> _Your assignment_: Look below for the lines from the one with "to6, to7, ob;" to the one with "reflextable U4(.x(to4), .A(rb1));", and copy exactly those lines, both ends included.

Supplied records below:

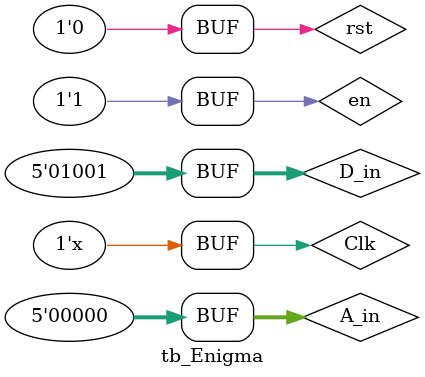
<source format=v>
`timescale 1ns / 1ps


module tb_Enigma();

reg [4:0] A_in, D_in;
reg Clk, en, rst;
wire [4:0] Y_out;

counter_74163 U0 (.ct(en), .LdN(1'b0), .Clk(Clk), .ClrN(rst), .D(A_in), .Q(Y_out));
wire [4:0] tb1, tb2, tb3, rb1, rb2, rb3, to1, to2, to3, to4, to5, to6, to7, ob;
wire [4:0] result1, result2, result3, final;
wire overflow1, overflow2;

Tfunction1_V2 F0 (.D_in(D_in), .Clk(Clk), .ClrN(rst), .D_out(result1), .of(overflow1));
Tfunction2_V2 F1 (.Clk(overflow1), .ClrN(rst), .D_out(result2), .of(overflow2));
Tfunction2_V2 F2 (.Clk(overflow2), .ClrN(rst), .D_out(result3));

Turning_Function_1 X1 (.data_in(Y_out), .counter_in(result1), .data_out(to1));
Turntable1         U1 (.x(to1), .A(tb1));

Turning_Function_2   X2(.data_in(tb1), .counter1(result2), .counter2(result1), .data_out(to2));
Turntable2  U2(.x(to2), .A(tb2));

Turning_Function_2   X3(.data_in(tb2), .counter1(result3), .counter2(result2), .data_out(to3));
Turntable3  U3(.x(to3), .A(tb3));

Turning_Function_3   X4(.data_in(tb3), .counter_in(result3), .data_out(to4));
reflextable U4(.x(to4), .A(rb1));

Turning_Function_1   X5(.data_in(rb1), .counter_in(result3), .data_out(to5));
reverse3    U5(.x(to5), .A(rb2));

Turning_Function_2   X6(.data_in(rb2), .counter1(result2), .counter2(result3), .data_out(to6));
reverse2    U6(.x(to6), .A(rb3));

Turning_Function_2   X7(.data_in(rb3), .counter1(result1), .counter2(result2), .data_out(to7));
reverse1    U7(.x(to7), .A(ob));

Turning_Function_3   X8(.data_in(ob), .counter_in(result1), .data_out(final));


always @(*) begin
    #10 Clk <= ~Clk;
end

initial begin
    Clk = 1'b1;
    rst = 1'b1;
    A_in = 5'b00000;
    D_in = 5'b01001;
    en = 1'b1;
    #1
    rst = 1'b0;
end

endmodule



</source>
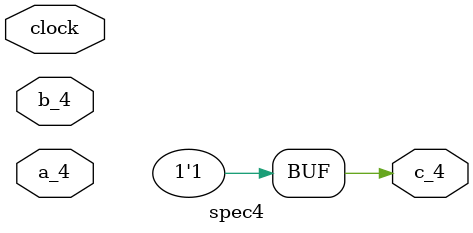
<source format=v>
/* Generated by Yosys 0.47+149 (git sha1 384c19119, clang++ 18.1.8 -fPIC -O3) */

module spec4(clock, a_4, b_4, c_4);
input clock;
wire clock;
  input a_4;
  wire a_4;
  input b_4;
  wire b_4;
  output c_4;
  wire c_4;
  assign c_4 = ~1'h0;
endmodule

</source>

End of Supplied records.

> _Response to the exercise_:
wire [4:0] tb1, tb2, tb3, rb1, rb2, rb3, to1, to2, to3, to4, to5, to6, to7, ob;
wire [4:0] result1, result2, result3, final;
wire overflow1, overflow2;

Tfunction1_V2 F0 (.D_in(D_in), .Clk(Clk), .ClrN(rst), .D_out(result1), .of(overflow1));
Tfunction2_V2 F1 (.Clk(overflow1), .ClrN(rst), .D_out(result2), .of(overflow2));
Tfunction2_V2 F2 (.Clk(overflow2), .ClrN(rst), .D_out(result3));

Turning_Function_1 X1 (.data_in(Y_out), .counter_in(result1), .data_out(to1));
Turntable1         U1 (.x(to1), .A(tb1));

Turning_Function_2   X2(.data_in(tb1), .counter1(result2), .counter2(result1), .data_out(to2));
Turntable2  U2(.x(to2), .A(tb2));

Turning_Function_2   X3(.data_in(tb2), .counter1(result3), .counter2(result2), .data_out(to3));
Turntable3  U3(.x(to3), .A(tb3));

Turning_Function_3   X4(.data_in(tb3), .counter_in(result3), .data_out(to4));
reflextable U4(.x(to4), .A(rb1));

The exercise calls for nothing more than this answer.